Stories from the Trenches
Ask any seasoned Grafana plugin developer, and they’ll likely share at least one tale of dashboard havoc traced back to improper state handling on refresh. Perhaps it rendered perfectly on their machine, but broke in shared dashboards across teams. Or maybe it worked only when the plugin had been freshly added to a panel—but collapsed after a reload.
One such developer documented a bug that only occurred when switching between time ranges exceedingly fast. The plugin cached fetch requests, but didn’t cancel previous ones. After successive refreshes, outdated responses would override the correct one—until a user pointed out that the chart didn’t actually reflect real-time conditions.

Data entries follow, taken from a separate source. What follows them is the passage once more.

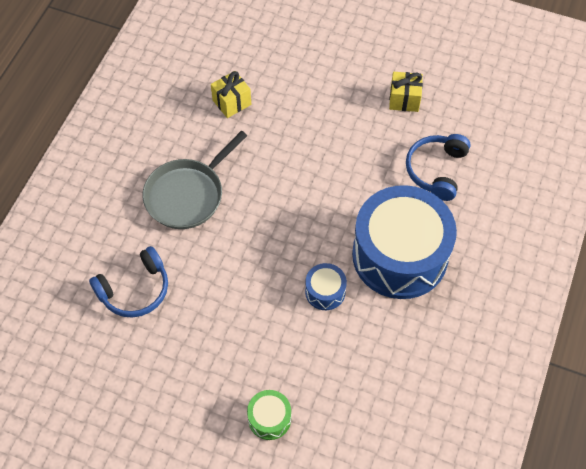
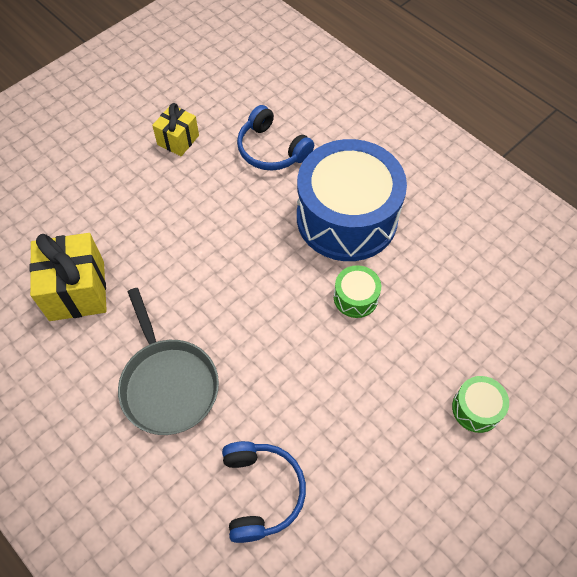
camera: 65 degrees left, 0 degrees up
yellow gift [211,71,251,118] -> yellow gift [29,233,107,321], size x1.67
blue drum [305,263,347,310] -> green drum [334,265,381,318]

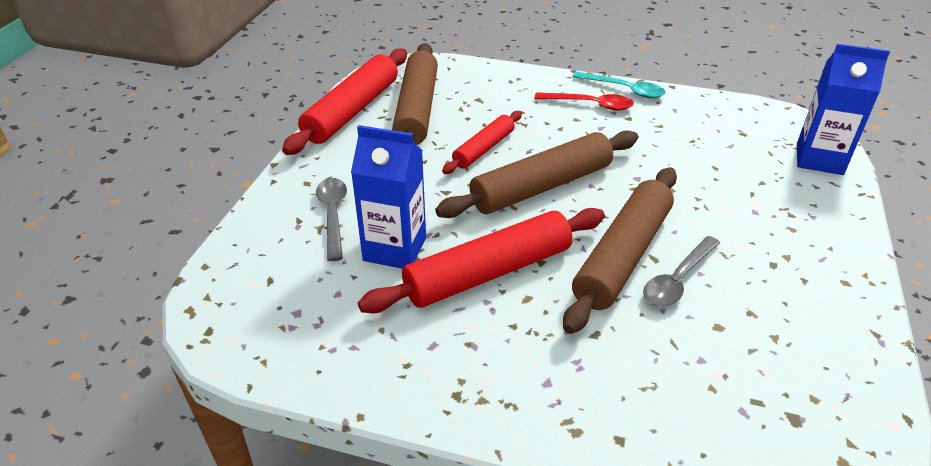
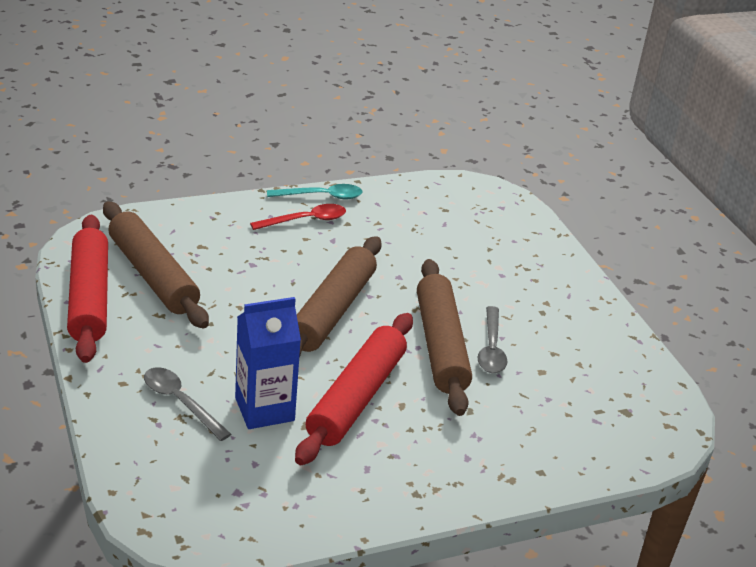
camera: 40 degrees left, 5 degrees down
red rolling pin [442,111,522,174] -> none
blue carton [797,43,890,175] -> none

That story had a happy ending: The dev added an abort controller to cancel in-flight requests, implemented consistent caching logic, and moved risky logic under robust try/catch
blocks. The plugin went from unpredictable to battle-tested—all because of an issue surfaced, poetically enough, by clicking “Refresh.”
Final Thoughts
Yes, debugging a plugin that crashes on “Refresh” is not glamorous. But once fixed, the confidence it brings is priceless. You’ve crossed through the foggy trenches of error logs, rebuilt your mental model of Grafana’s internals, and emerged with a plugin that just makes sense.
That’s the hidden joy: knowing that your little creation can survive real user behavior, not just ideal conditions. It’s an accomplishment that lives behind the simplicity of a synchronized panel and a button that works exactly the way people expect it to work.